I hate this canyon. Traffic cuts too close to me. A trailer is one inch from my handlebar on the left, and I struggle not to fall as he blasts by me. I slip into my aerobars as I reach Hope Valley and pass two male riders. They arrive at the end of the ride and ask me if I race because I passed them so quickly.

There are so many good moments, even though I feel so absolutely awful. I worry about my friends. Where are they? 

Where am I? I just pedal. I mindlessly pedal as I wheeze. I wonder why I want to be an athlete so badly, and what it would mean for me if I did become one since I'm not good at suffering. As the winds push and gust against me, I think I'm really shitty at this. 

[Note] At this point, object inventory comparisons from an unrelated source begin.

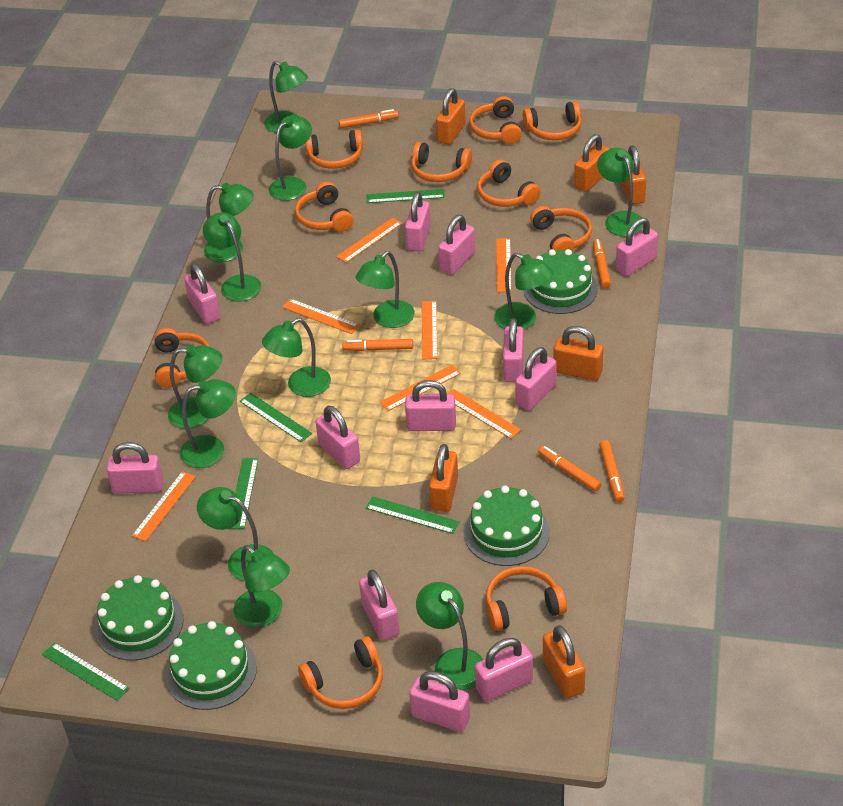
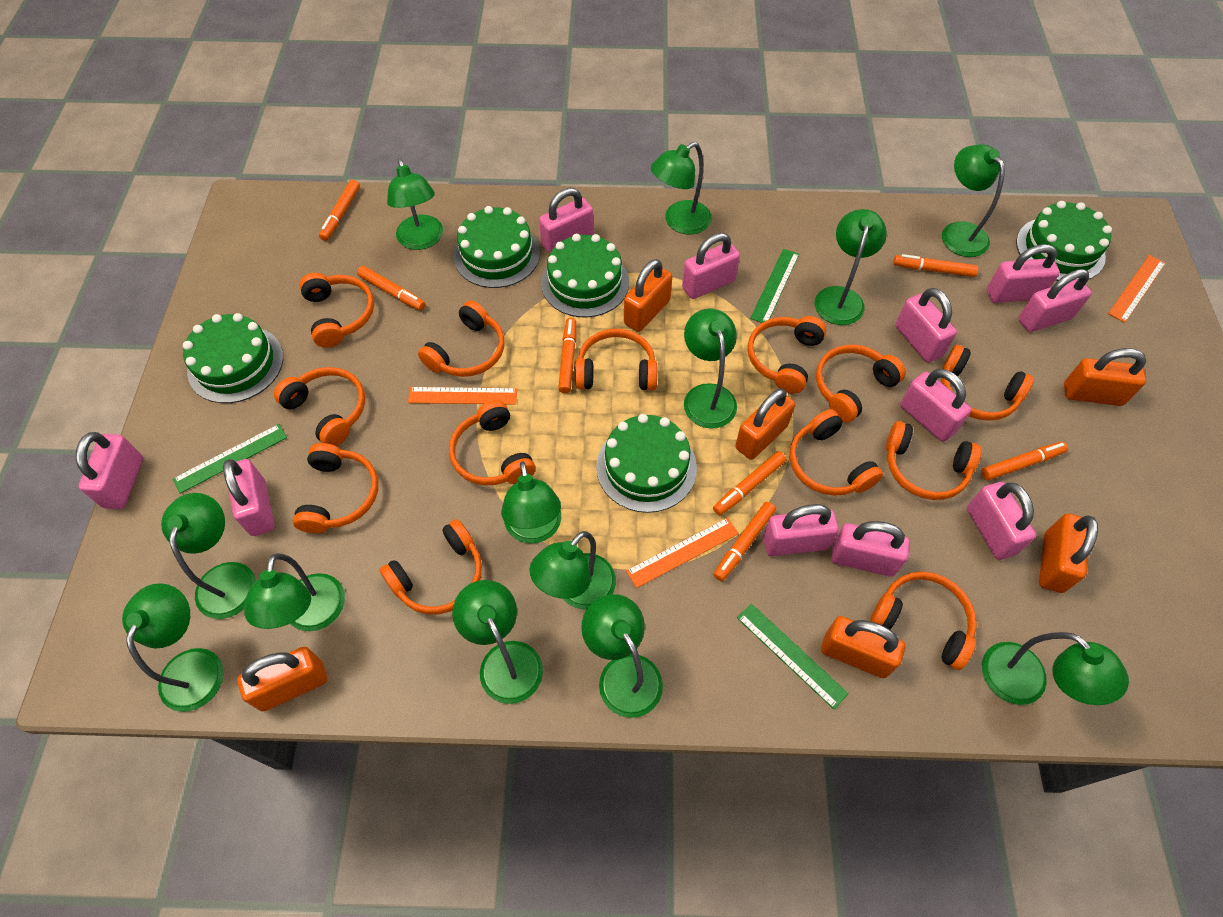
green cake: 4 -> 5
green ruler: 5 -> 3
orange headphones: 10 -> 13
orange marker: 5 -> 7
orange ruler: 7 -> 3
pink padlock: 12 -> 11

I keep going., So slow, I pedal and pedal, and I feel guilt. I helped no one do this ride. I missed my own mark of completing the ride under eight hours as the wind flings me around like a toy up Carson Pass. My legs have hardly anything left in them, but I keep pedaling because that's all I can do. 

*

When I reach the finish line after 8 and a half hours, I don't know why the volunteers cheer me on. When I come to a full stop, they tell me I'm the second woman in for the day. I'm the twelfth rider to sign the board. Rich will later tell me that's kind of amazing since most people start the ride around 3:00 or 3:30 am (two hours before I did.) 

I eat an ice cream sandwich. Another rider takes a picture with me since we are both doing the CA Triple Crown Stage Race. 

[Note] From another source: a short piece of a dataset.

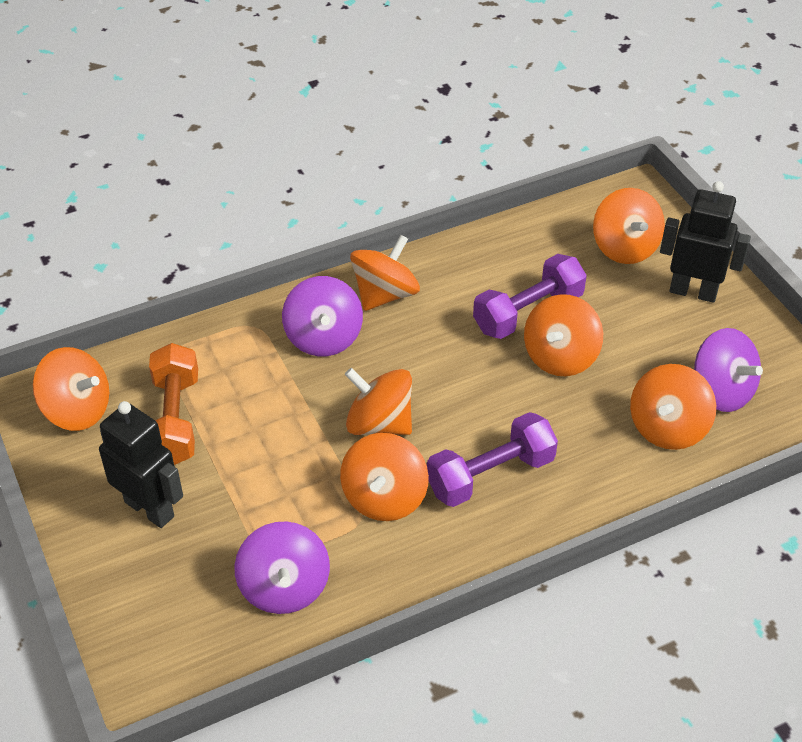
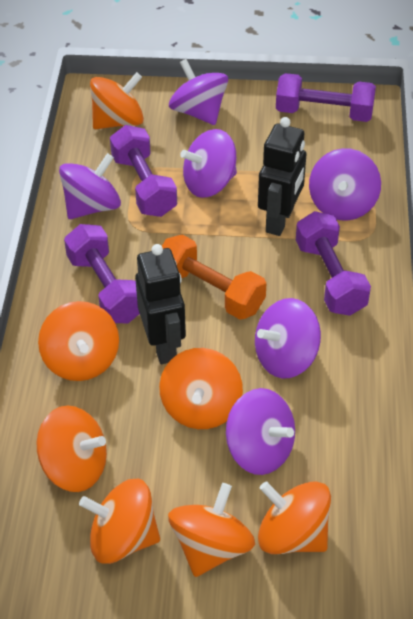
purple dumbbell: 2 -> 4
purple spinning top: 3 -> 6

I am blown down from Carson Pass, down Woodford Canyon to the finish at Turtle Rock Park. I change into normal clothes, and find a spot on a boulder far from the road to watch the riders enter the "finish line." It is a cornucopia of ages, bikes and body types. I try to pull some meaning from watching young and old; experienced and beginner-- I come to no conclusion.

I wonder about what it can mean to be an athlete. What does it mean or not mean? With the retrospect of 24-hours, I can say that there are things I'm good at and others that I'm not. I can get up at 4:00 am and I can ride so many miles each week. I can ride 120 miles on basically water. I can keep going when most sane people would stop. 

I can't help other people. I can't inspire. I can't look a young person in the eye and say that they have so much life in front of them, and that their identity isn't attached to the worst decision they ever made. I can't save a family, or make a home. 

What I do, and what I am incredibly good at: I can get up, and I can ride. I can disappear into time, fall into the landscape and simply keep going. I can cry. I can feel terrible. 

I also know that 4:00 AM comes early. I can disappear into the miles. David Foster Wallace said that athletes are articulately inarticulate. Perhaps that is my gift.